_Task to carry out_
Restate every line of the material below word for word, skipping the images.

_Source material_
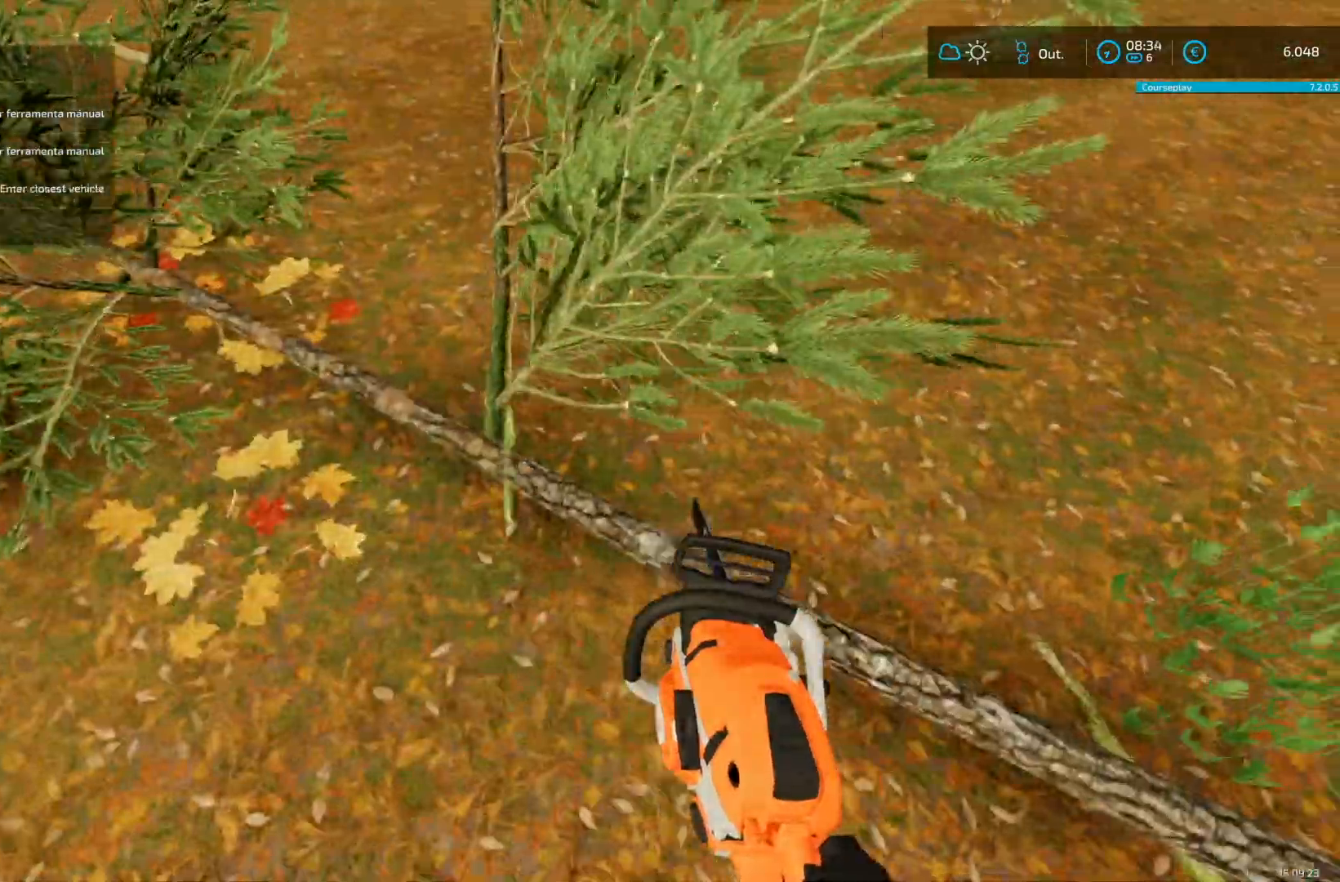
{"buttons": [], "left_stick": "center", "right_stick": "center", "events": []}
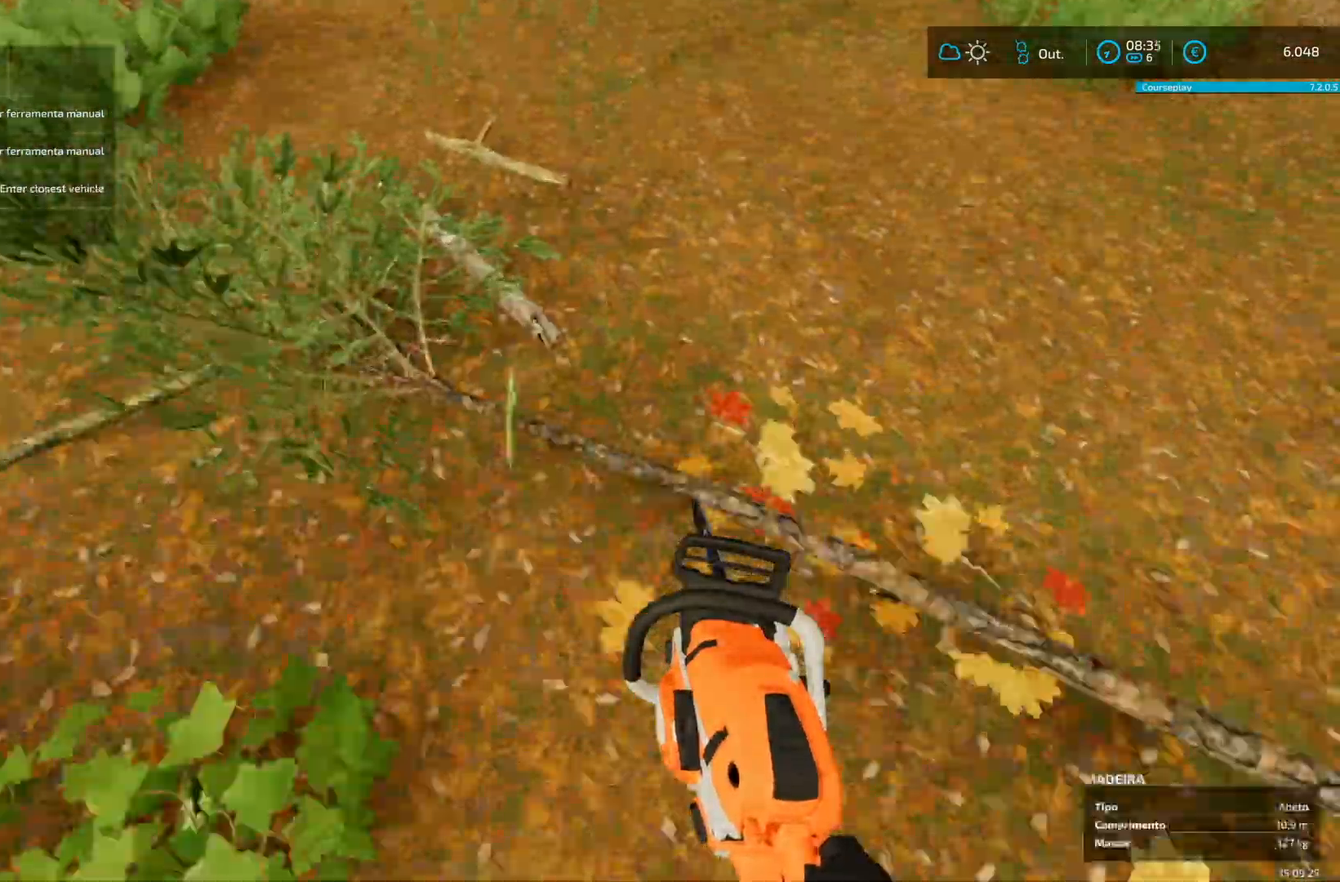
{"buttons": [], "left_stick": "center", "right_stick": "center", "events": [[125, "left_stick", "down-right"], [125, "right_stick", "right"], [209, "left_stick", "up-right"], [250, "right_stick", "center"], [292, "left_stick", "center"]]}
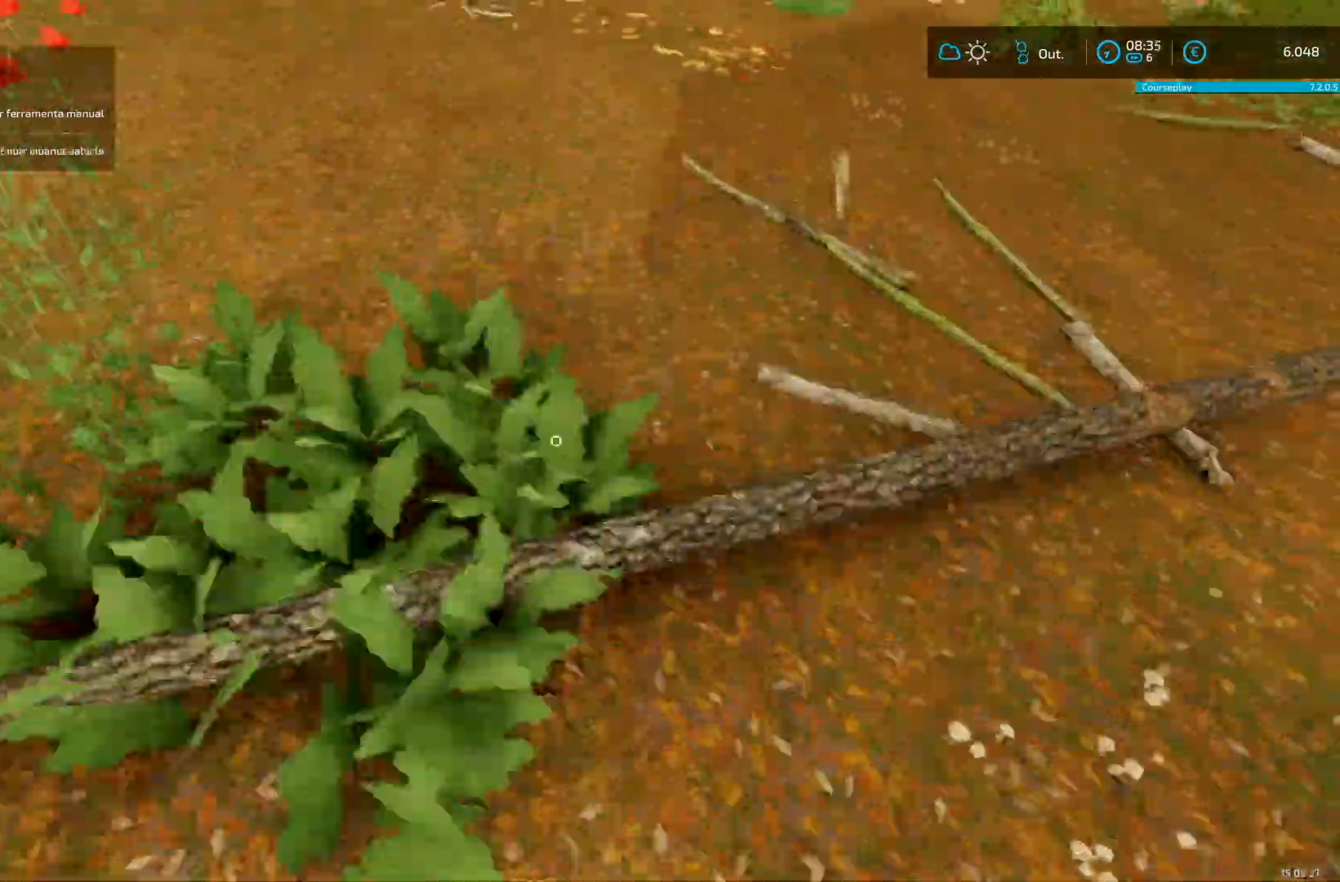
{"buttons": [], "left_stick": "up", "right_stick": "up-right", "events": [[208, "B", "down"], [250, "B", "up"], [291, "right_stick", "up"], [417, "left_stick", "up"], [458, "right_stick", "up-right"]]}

_Response to this exercise_
{"buttons": [], "left_stick": "center", "right_stick": "center", "events": []}
{"buttons": [], "left_stick": "center", "right_stick": "center", "events": [[125, "left_stick", "down-right"], [125, "right_stick", "right"], [209, "left_stick", "up-right"], [250, "right_stick", "center"], [292, "left_stick", "center"]]}
{"buttons": [], "left_stick": "up", "right_stick": "up-right", "events": [[208, "B", "down"], [250, "B", "up"], [291, "right_stick", "up"], [417, "left_stick", "up"], [458, "right_stick", "up-right"]]}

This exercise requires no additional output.